I didn't want to get hired out of hand - I wanted to interview, but the point's moot here. The friends who had stuck their necks out to vouch for me were pretty unhappy, but offered me some perspective; did I really want to work under a manager who acts likes that? It's difficult to get too mad about it, when you put it like that.

Or, rather, it's me so it's really not that hard. I reserve the right to be mad pretty much all the time. My official default status is angry, but I can't always be actively so, if only because it takes up an awful lot of time. Rather, it's a latent state. I got the news last night not from the manager who promised an interview, but from my friends, and it doesn't do to lambaste them for their efforts. Certainly not. Rather, I mearly checked off the box on my mental paperwork that indicated the proper level of exasperated-but-unsurprised rage. No sense in pretending I didn't know this could happen, after all.
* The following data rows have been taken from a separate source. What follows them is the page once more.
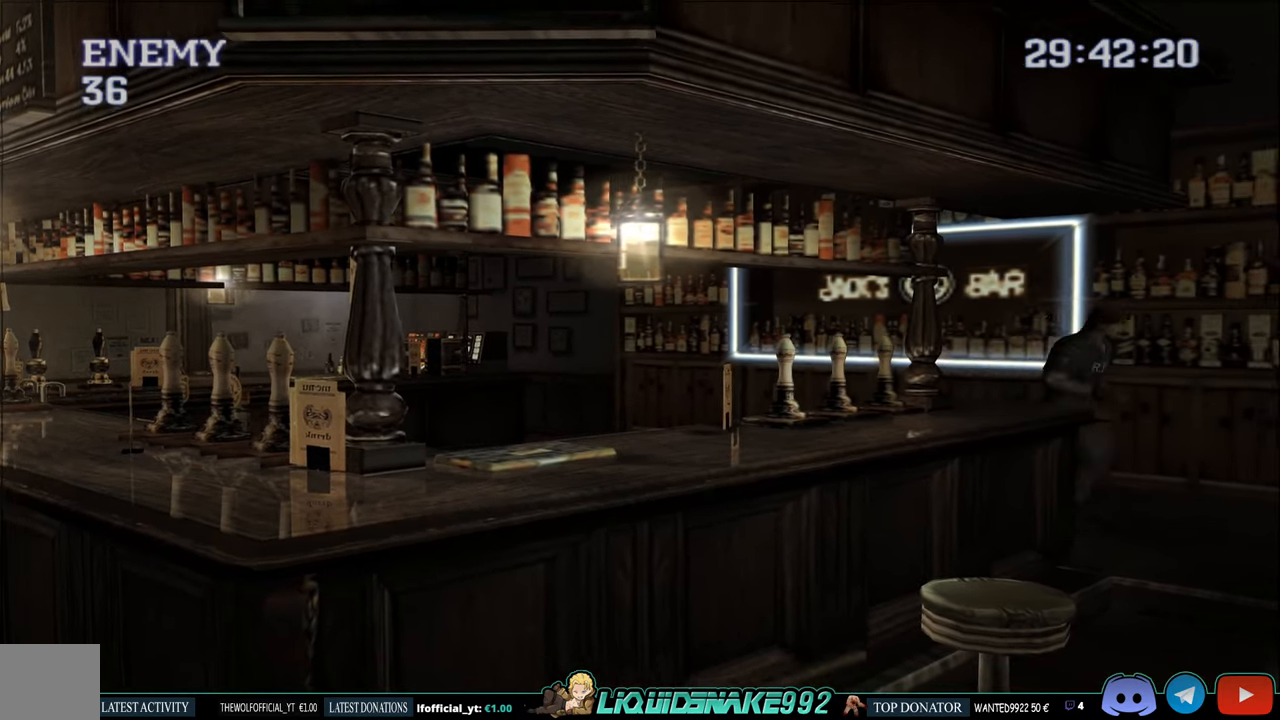
{"buttons": ["CIRCLE", "DPAD_UP", "DPAD_RIGHT"], "left_stick": "center", "right_stick": "center", "events": []}
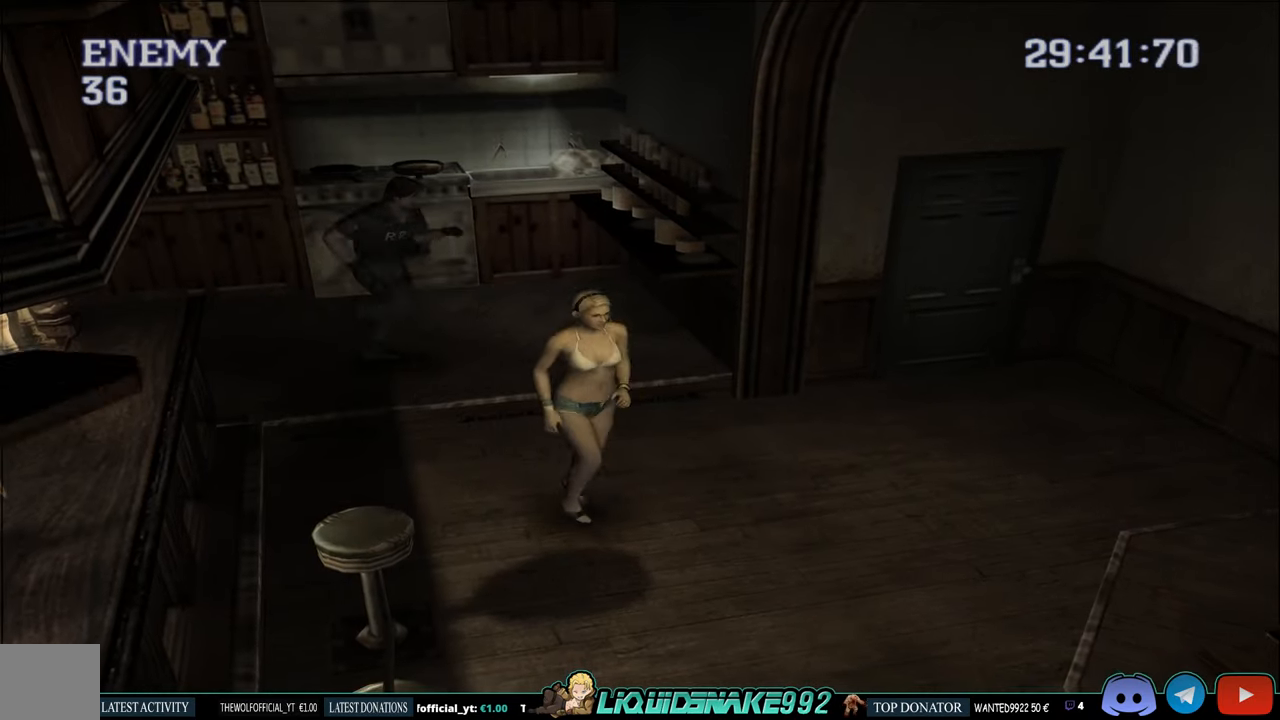
{"buttons": ["CIRCLE", "DPAD_UP", "DPAD_RIGHT"], "left_stick": "center", "right_stick": "center", "events": [[100, "DPAD_RIGHT", "up"], [217, "DPAD_RIGHT", "down"]]}
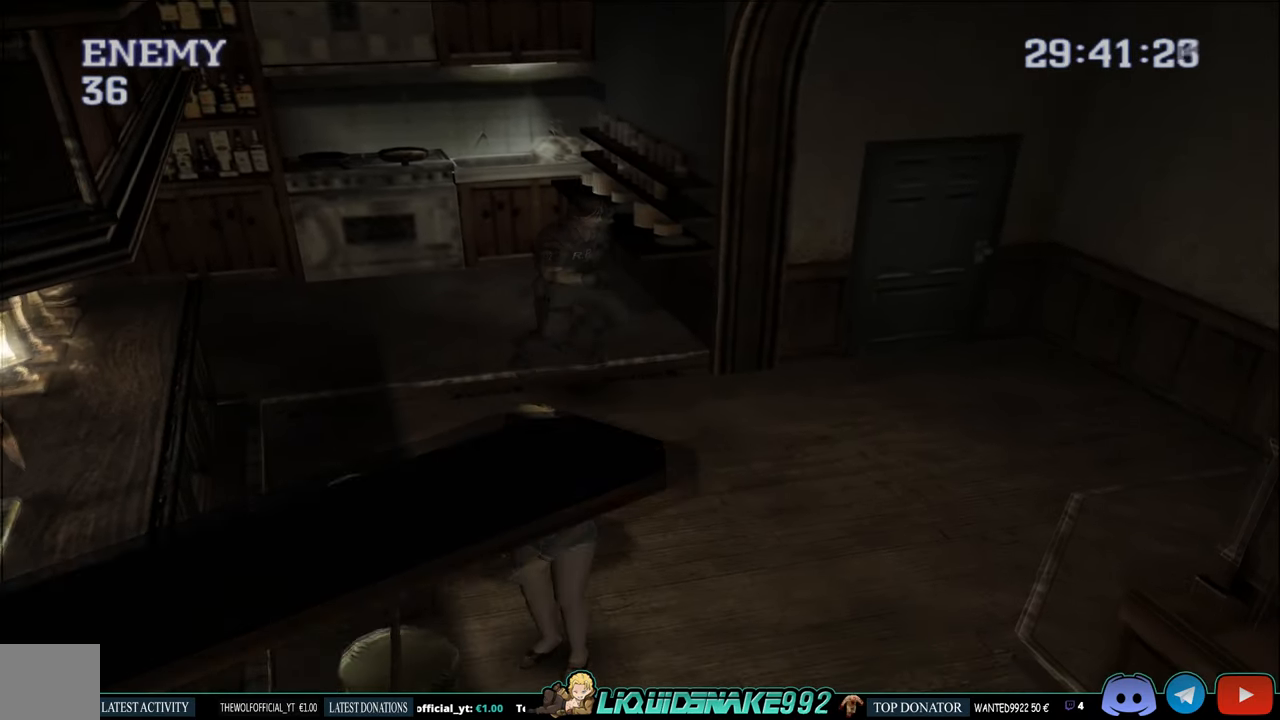
{"buttons": ["CIRCLE", "DPAD_UP"], "left_stick": "center", "right_stick": "center", "events": [[250, "DPAD_RIGHT", "up"]]}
Sadly, this is pretty much the whole scene. I was really hoping that I'd have something more fun to share with you, but this is pretty much it for me right now. I have about 45 minutes in the morning and between 3 and 4 hours at night depending on what's going on. It's certainly possible to do stuff in that time, but it's not easy and more often then not, I've got about one thing I can do for leisure be that journalling, playing a game, or a movie before it's off to bed. I am aware that millions of adult Americans are subject to the same conditions, which I honestly kind of think suck; I'm left feeling like I've made a ridiculous mistake when the alternative is really considerably worse. It's not a great feeling, but all you can do is gather up what's left of your gumption and soldier on looking for a decent solution.

There are some bits of good news that should really lighten the load and expand my options a little bit. One, Katie's landed a part time job and it started today. There should be a little bit of additional cash flow coming in, then, and makes it easier for me to select a job closer to home. The other bit is that my car is 100%, legitimately paid off, which frees up a few hundred bucks a month. I paid it off a little sooner then I had to, so I saved a little bit of money on it, but the real, measurable relief comes from not having the debt tapping my account for 200 a month.

Anyhow, I got up a little earlier today to try to see Katie off and maybe do something like this. I know it's not really all that fun and probably boring, but you know where I'm at. I'm looking forward to picking up this House of Cards game I keep seeing on here with my next paycheck and hopefully I can take a little time to write about this Hunger Games hullabaloo that keeps popping up on my metaphorical dashboard. Those things are more fun, less whiny, and may be able to tide me over until I've got some more really decent news on the horizon.